What you have to do:
The pictures stay out. Please retype every line below exactly.

Provided entries:
******************************

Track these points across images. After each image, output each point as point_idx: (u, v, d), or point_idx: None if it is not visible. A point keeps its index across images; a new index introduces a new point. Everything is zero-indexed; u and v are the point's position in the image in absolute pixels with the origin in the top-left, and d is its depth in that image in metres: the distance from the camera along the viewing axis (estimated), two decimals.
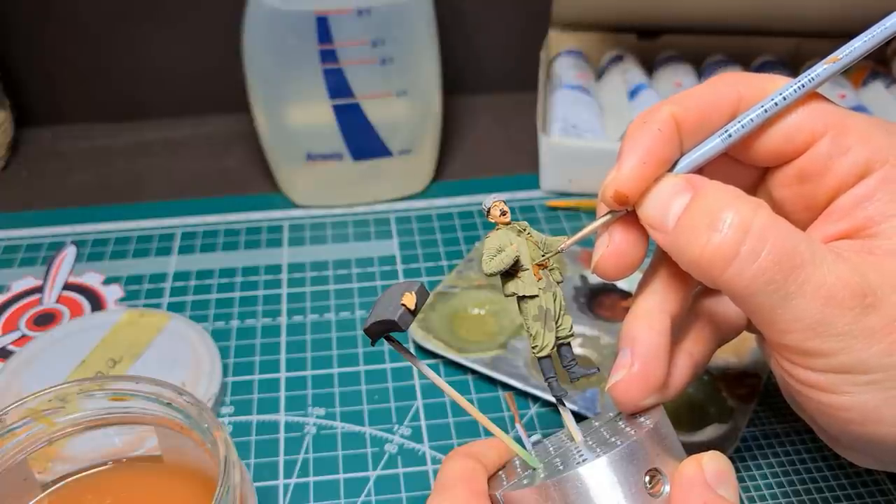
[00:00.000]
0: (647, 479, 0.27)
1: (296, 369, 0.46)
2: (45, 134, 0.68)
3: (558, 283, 0.29)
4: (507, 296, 0.29)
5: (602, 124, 0.61)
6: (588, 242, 0.55)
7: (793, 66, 0.68)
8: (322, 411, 0.43)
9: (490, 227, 0.29)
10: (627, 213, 0.29)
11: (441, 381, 0.29)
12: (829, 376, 0.27)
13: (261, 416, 0.43)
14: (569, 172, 0.59)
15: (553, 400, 0.31)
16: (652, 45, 0.70)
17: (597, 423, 0.32)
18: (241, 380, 0.45)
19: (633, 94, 0.63)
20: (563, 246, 0.29)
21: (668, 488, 0.27)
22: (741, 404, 0.42)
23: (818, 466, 0.40)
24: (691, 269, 0.27)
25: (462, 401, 0.29)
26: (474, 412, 0.30)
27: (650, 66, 0.69)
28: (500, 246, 0.28)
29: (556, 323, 0.29)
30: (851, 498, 0.39)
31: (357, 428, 0.43)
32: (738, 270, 0.26)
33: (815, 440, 0.41)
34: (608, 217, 0.30)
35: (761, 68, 0.67)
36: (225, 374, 0.45)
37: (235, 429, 0.43)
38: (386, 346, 0.47)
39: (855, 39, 0.28)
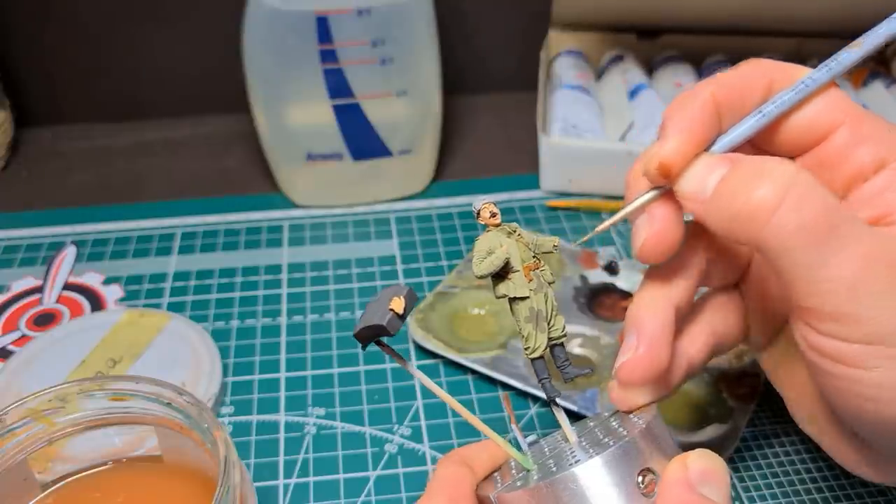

******************************

Finished task:
Track these points across images. After each image, output each point as point_idx: (u, v, d), or point_idx: None if it is not visible. A point keeps its index across images; a new index introduces a new point. Everything is zero-indexed; u and v are the point's position in the image in absolute pixels with the origin in the top-left, and d is its depth in that image in metres: the distance from the camera along the viewing axis (estimated), two decimals.
[00:00.000]
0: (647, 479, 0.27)
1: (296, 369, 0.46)
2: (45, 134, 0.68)
3: (558, 283, 0.29)
4: (507, 296, 0.29)
5: (602, 124, 0.61)
6: (588, 242, 0.55)
7: (793, 66, 0.68)
8: (322, 411, 0.43)
9: (490, 227, 0.29)
10: (627, 213, 0.29)
11: (441, 381, 0.29)
12: (829, 376, 0.27)
13: (261, 416, 0.43)
14: (569, 172, 0.59)
15: (553, 400, 0.31)
16: (652, 45, 0.70)
17: (597, 423, 0.32)
18: (241, 380, 0.45)
19: (633, 94, 0.63)
20: (563, 246, 0.29)
21: (668, 488, 0.27)
22: (741, 404, 0.42)
23: (818, 466, 0.40)
24: (691, 269, 0.27)
25: (462, 401, 0.29)
26: (474, 412, 0.30)
27: (650, 66, 0.69)
28: (500, 246, 0.28)
29: (556, 323, 0.29)
30: (851, 498, 0.39)
31: (357, 428, 0.43)
32: (738, 270, 0.26)
33: (815, 440, 0.41)
34: (608, 217, 0.30)
35: (761, 68, 0.67)
36: (225, 374, 0.45)
37: (235, 429, 0.43)
38: (386, 346, 0.47)
39: (855, 39, 0.28)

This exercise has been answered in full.